Turns out this anti-gay bakery just can’t back down
An anti-gay bakery has changed it’s mind and will now appeal a decision ordering it to pay a lesbian couple.
The owners of Sweet Cakes by Melissa were ordered to pay $135,000 in damages last year, having lost a long-running court case after they refused service to a gay couple for their wedding cake.
Melissa Klein and her husband Aaron eventually agreed to pay up, after spending months refusing to pay up.
However, now they have decided they don’t want to let it go and have launched a fresh appeal. This is despite the fact that the Kleins already dropped off a cheque for $136,927.07 to the Bureau of Labor and Industries.
To make matters worse, they have also received new legal backing for their case in the form of a former White House Counsel.

__________________________________________________

#### Problem 1
In the bakery news story, how much were the owners of Sweet Cakes by Melissa ordered to pay in damages?
#### Problem 2
Go on with the bakery news story, picking up after its last sentence.

__________________________________________________

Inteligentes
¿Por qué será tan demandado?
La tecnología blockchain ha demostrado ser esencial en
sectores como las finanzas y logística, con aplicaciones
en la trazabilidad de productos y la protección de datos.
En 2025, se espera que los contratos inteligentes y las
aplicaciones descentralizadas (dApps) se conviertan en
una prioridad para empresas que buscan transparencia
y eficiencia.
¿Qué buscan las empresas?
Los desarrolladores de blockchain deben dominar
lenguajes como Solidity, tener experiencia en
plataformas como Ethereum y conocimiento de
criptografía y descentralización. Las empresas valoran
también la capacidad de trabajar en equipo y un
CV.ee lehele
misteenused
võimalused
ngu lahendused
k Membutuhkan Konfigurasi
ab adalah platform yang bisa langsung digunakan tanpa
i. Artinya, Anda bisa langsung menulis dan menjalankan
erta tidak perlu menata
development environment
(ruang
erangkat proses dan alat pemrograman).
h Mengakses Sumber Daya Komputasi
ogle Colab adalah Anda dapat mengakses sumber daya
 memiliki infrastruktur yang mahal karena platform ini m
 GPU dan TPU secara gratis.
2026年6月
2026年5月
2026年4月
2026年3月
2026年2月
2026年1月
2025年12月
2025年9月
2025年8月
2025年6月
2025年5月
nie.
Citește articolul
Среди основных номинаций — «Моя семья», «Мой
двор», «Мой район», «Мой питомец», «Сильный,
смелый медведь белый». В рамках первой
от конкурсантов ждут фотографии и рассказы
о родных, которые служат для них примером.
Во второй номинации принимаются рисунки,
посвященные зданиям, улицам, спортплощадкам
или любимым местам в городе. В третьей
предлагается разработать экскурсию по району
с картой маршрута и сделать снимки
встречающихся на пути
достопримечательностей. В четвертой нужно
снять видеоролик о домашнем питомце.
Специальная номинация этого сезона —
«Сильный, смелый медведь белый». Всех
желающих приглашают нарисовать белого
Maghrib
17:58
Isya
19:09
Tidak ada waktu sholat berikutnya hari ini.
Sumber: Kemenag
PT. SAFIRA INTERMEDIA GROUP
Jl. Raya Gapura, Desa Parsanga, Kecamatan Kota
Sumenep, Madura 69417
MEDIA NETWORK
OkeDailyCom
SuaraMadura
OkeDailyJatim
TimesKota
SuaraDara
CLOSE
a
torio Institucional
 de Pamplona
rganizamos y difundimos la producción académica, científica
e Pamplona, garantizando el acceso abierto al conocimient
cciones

__________________________________________________

#### Exercise output 1
$135,000

#### Exercise output 2
C. Boyden Gray, a former White House Counsel for President George H.W. Bush, has been put in touch with the couple via Texas’ First Liberty Institute and is named in a new Court of Appeal submission, dated April 25.
“In America, you’re protected by the Constitution and you’re also innocent until proven guilty,” Kelly Shackelford, First Liberty’s President and CEO.
The bakers said it would violate their religious beliefs to provide cakes to gays because they believed same sex marriage was “wrong” and they “didn’t want to be a part of [it].”
However, the Kleins were found guilty of discrimination in 2014, falling foul of Oregon state laws which ban discrimination based on sexual orientation, and were later ordered to pay $135,000 in damages to the lesbian couple.
The bakery owners, however, have incredibly insisted they cannot afford to comply with the Bureau of Labor and Industries order, claiming ‘financial hardships’.
This claim is surprising, given that $400,000 was raised online after the anti-gay American Family Association (AFA) rallied its supporters to donate to Sweet Cakes to cover the fine.
The attorney for the couple said the decision to award damages is being appealed adding: “They continue to stand on their well-established constitutional rights to live and work based on their values and beliefs.”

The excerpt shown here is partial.